— HOW TO COMPLETE THIS TASK —
Nothing should be left out: output all of the entries exactly.

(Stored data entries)
******

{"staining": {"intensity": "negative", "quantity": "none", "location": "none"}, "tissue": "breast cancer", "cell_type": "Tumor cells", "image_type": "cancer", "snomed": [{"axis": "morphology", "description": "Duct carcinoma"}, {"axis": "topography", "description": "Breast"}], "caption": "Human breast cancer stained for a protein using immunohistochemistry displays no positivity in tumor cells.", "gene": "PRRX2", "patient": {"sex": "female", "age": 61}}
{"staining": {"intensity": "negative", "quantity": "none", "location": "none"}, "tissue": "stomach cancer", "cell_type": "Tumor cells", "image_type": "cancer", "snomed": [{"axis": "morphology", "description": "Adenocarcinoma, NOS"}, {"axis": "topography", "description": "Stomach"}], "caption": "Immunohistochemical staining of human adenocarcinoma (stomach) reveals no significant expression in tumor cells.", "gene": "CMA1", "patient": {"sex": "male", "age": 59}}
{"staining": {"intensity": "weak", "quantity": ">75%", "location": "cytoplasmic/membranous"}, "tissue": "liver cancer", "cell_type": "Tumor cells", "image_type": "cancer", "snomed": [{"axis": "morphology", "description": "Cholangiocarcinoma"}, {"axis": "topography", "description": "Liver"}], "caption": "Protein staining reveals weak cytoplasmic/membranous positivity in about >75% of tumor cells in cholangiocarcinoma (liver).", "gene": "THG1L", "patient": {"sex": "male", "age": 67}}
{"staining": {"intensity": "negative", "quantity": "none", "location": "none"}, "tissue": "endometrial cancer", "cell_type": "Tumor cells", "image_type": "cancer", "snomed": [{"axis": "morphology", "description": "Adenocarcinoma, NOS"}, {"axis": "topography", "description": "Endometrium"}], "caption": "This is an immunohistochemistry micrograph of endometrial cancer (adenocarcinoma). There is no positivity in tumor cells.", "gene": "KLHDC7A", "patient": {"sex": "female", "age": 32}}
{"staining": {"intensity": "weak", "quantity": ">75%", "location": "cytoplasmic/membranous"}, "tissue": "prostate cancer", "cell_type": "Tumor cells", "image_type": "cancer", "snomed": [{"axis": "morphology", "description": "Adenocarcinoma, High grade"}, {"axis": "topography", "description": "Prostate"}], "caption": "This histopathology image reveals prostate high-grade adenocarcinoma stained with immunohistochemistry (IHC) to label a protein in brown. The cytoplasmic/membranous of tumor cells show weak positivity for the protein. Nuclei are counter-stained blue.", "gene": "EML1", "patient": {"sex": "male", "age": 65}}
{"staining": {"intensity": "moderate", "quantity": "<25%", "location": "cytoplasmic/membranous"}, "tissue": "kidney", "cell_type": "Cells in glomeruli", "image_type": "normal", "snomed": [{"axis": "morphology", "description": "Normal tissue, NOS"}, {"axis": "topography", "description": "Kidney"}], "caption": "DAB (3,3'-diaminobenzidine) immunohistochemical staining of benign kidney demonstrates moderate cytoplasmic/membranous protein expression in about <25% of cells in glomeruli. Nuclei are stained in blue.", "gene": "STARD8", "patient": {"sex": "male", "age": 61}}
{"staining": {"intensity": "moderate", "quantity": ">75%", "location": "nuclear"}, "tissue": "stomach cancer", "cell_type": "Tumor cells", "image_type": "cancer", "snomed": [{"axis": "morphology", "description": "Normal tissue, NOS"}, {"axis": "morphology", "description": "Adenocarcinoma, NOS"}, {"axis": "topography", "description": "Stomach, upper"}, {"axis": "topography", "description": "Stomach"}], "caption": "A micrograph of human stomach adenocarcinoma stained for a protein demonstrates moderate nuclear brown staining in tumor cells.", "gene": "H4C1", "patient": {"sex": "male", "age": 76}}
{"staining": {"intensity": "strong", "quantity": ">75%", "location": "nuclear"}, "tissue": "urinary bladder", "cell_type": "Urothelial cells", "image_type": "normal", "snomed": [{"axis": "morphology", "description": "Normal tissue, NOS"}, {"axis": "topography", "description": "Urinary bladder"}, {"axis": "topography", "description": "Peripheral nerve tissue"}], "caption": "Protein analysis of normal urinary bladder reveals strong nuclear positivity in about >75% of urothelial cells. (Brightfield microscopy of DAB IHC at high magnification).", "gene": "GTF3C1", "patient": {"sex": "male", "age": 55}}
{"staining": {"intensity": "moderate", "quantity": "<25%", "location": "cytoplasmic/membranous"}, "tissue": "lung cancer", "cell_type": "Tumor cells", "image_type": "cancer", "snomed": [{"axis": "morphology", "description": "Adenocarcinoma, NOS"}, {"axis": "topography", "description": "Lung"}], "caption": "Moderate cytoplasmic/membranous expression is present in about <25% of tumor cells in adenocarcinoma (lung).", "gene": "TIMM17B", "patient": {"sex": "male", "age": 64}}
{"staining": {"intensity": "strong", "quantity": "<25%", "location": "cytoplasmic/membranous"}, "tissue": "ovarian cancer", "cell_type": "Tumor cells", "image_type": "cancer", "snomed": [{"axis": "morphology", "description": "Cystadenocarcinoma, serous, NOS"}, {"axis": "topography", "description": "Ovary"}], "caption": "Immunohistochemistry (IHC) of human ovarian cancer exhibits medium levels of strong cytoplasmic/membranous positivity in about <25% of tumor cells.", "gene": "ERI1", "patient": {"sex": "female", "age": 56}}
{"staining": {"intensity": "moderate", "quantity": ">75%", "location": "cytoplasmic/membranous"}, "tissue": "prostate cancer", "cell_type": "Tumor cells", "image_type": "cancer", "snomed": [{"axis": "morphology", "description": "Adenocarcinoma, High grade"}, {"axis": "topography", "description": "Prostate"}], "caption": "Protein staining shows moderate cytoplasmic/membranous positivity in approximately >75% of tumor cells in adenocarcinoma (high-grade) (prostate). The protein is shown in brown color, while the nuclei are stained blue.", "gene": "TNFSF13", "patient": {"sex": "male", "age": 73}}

******

— EXERCISE RESULT —
{"staining": {"intensity": "negative", "quantity": "none", "location": "none"}, "tissue": "breast cancer", "cell_type": "Tumor cells", "image_type": "cancer", "snomed": [{"axis": "morphology", "description": "Duct carcinoma"}, {"axis": "topography", "description": "Breast"}], "caption": "Human breast cancer stained for a protein using immunohistochemistry displays no positivity in tumor cells.", "gene": "PRRX2", "patient": {"sex": "female", "age": 61}}
{"staining": {"intensity": "negative", "quantity": "none", "location": "none"}, "tissue": "stomach cancer", "cell_type": "Tumor cells", "image_type": "cancer", "snomed": [{"axis": "morphology", "description": "Adenocarcinoma, NOS"}, {"axis": "topography", "description": "Stomach"}], "caption": "Immunohistochemical staining of human adenocarcinoma (stomach) reveals no significant expression in tumor cells.", "gene": "CMA1", "patient": {"sex": "male", "age": 59}}
{"staining": {"intensity": "weak", "quantity": ">75%", "location": "cytoplasmic/membranous"}, "tissue": "liver cancer", "cell_type": "Tumor cells", "image_type": "cancer", "snomed": [{"axis": "morphology", "description": "Cholangiocarcinoma"}, {"axis": "topography", "description": "Liver"}], "caption": "Protein staining reveals weak cytoplasmic/membranous positivity in about >75% of tumor cells in cholangiocarcinoma (liver).", "gene": "THG1L", "patient": {"sex": "male", "age": 67}}
{"staining": {"intensity": "negative", "quantity": "none", "location": "none"}, "tissue": "endometrial cancer", "cell_type": "Tumor cells", "image_type": "cancer", "snomed": [{"axis": "morphology", "description": "Adenocarcinoma, NOS"}, {"axis": "topography", "description": "Endometrium"}], "caption": "This is an immunohistochemistry micrograph of endometrial cancer (adenocarcinoma). There is no positivity in tumor cells.", "gene": "KLHDC7A", "patient": {"sex": "female", "age": 32}}
{"staining": {"intensity": "weak", "quantity": ">75%", "location": "cytoplasmic/membranous"}, "tissue": "prostate cancer", "cell_type": "Tumor cells", "image_type": "cancer", "snomed": [{"axis": "morphology", "description": "Adenocarcinoma, High grade"}, {"axis": "topography", "description": "Prostate"}], "caption": "This histopathology image reveals prostate high-grade adenocarcinoma stained with immunohistochemistry (IHC) to label a protein in brown. The cytoplasmic/membranous of tumor cells show weak positivity for the protein. Nuclei are counter-stained blue.", "gene": "EML1", "patient": {"sex": "male", "age": 65}}
{"staining": {"intensity": "moderate", "quantity": "<25%", "location": "cytoplasmic/membranous"}, "tissue": "kidney", "cell_type": "Cells in glomeruli", "image_type": "normal", "snomed": [{"axis": "morphology", "description": "Normal tissue, NOS"}, {"axis": "topography", "description": "Kidney"}], "caption": "DAB (3,3'-diaminobenzidine) immunohistochemical staining of benign kidney demonstrates moderate cytoplasmic/membranous protein expression in about <25% of cells in glomeruli. Nuclei are stained in blue.", "gene": "STARD8", "patient": {"sex": "male", "age": 61}}
{"staining": {"intensity": "moderate", "quantity": ">75%", "location": "nuclear"}, "tissue": "stomach cancer", "cell_type": "Tumor cells", "image_type": "cancer", "snomed": [{"axis": "morphology", "description": "Normal tissue, NOS"}, {"axis": "morphology", "description": "Adenocarcinoma, NOS"}, {"axis": "topography", "description": "Stomach, upper"}, {"axis": "topography", "description": "Stomach"}], "caption": "A micrograph of human stomach adenocarcinoma stained for a protein demonstrates moderate nuclear brown staining in tumor cells.", "gene": "H4C1", "patient": {"sex": "male", "age": 76}}
{"staining": {"intensity": "strong", "quantity": ">75%", "location": "nuclear"}, "tissue": "urinary bladder", "cell_type": "Urothelial cells", "image_type": "normal", "snomed": [{"axis": "morphology", "description": "Normal tissue, NOS"}, {"axis": "topography", "description": "Urinary bladder"}, {"axis": "topography", "description": "Peripheral nerve tissue"}], "caption": "Protein analysis of normal urinary bladder reveals strong nuclear positivity in about >75% of urothelial cells. (Brightfield microscopy of DAB IHC at high magnification).", "gene": "GTF3C1", "patient": {"sex": "male", "age": 55}}
{"staining": {"intensity": "moderate", "quantity": "<25%", "location": "cytoplasmic/membranous"}, "tissue": "lung cancer", "cell_type": "Tumor cells", "image_type": "cancer", "snomed": [{"axis": "morphology", "description": "Adenocarcinoma, NOS"}, {"axis": "topography", "description": "Lung"}], "caption": "Moderate cytoplasmic/membranous expression is present in about <25% of tumor cells in adenocarcinoma (lung).", "gene": "TIMM17B", "patient": {"sex": "male", "age": 64}}
{"staining": {"intensity": "strong", "quantity": "<25%", "location": "cytoplasmic/membranous"}, "tissue": "ovarian cancer", "cell_type": "Tumor cells", "image_type": "cancer", "snomed": [{"axis": "morphology", "description": "Cystadenocarcinoma, serous, NOS"}, {"axis": "topography", "description": "Ovary"}], "caption": "Immunohistochemistry (IHC) of human ovarian cancer exhibits medium levels of strong cytoplasmic/membranous positivity in about <25% of tumor cells.", "gene": "ERI1", "patient": {"sex": "female", "age": 56}}
{"staining": {"intensity": "moderate", "quantity": ">75%", "location": "cytoplasmic/membranous"}, "tissue": "prostate cancer", "cell_type": "Tumor cells", "image_type": "cancer", "snomed": [{"axis": "morphology", "description": "Adenocarcinoma, High grade"}, {"axis": "topography", "description": "Prostate"}], "caption": "Protein staining shows moderate cytoplasmic/membranous positivity in approximately >75% of tumor cells in adenocarcinoma (high-grade) (prostate). The protein is shown in brown color, while the nuclei are stained blue.", "gene": "TNFSF13", "patient": {"sex": "male", "age": 73}}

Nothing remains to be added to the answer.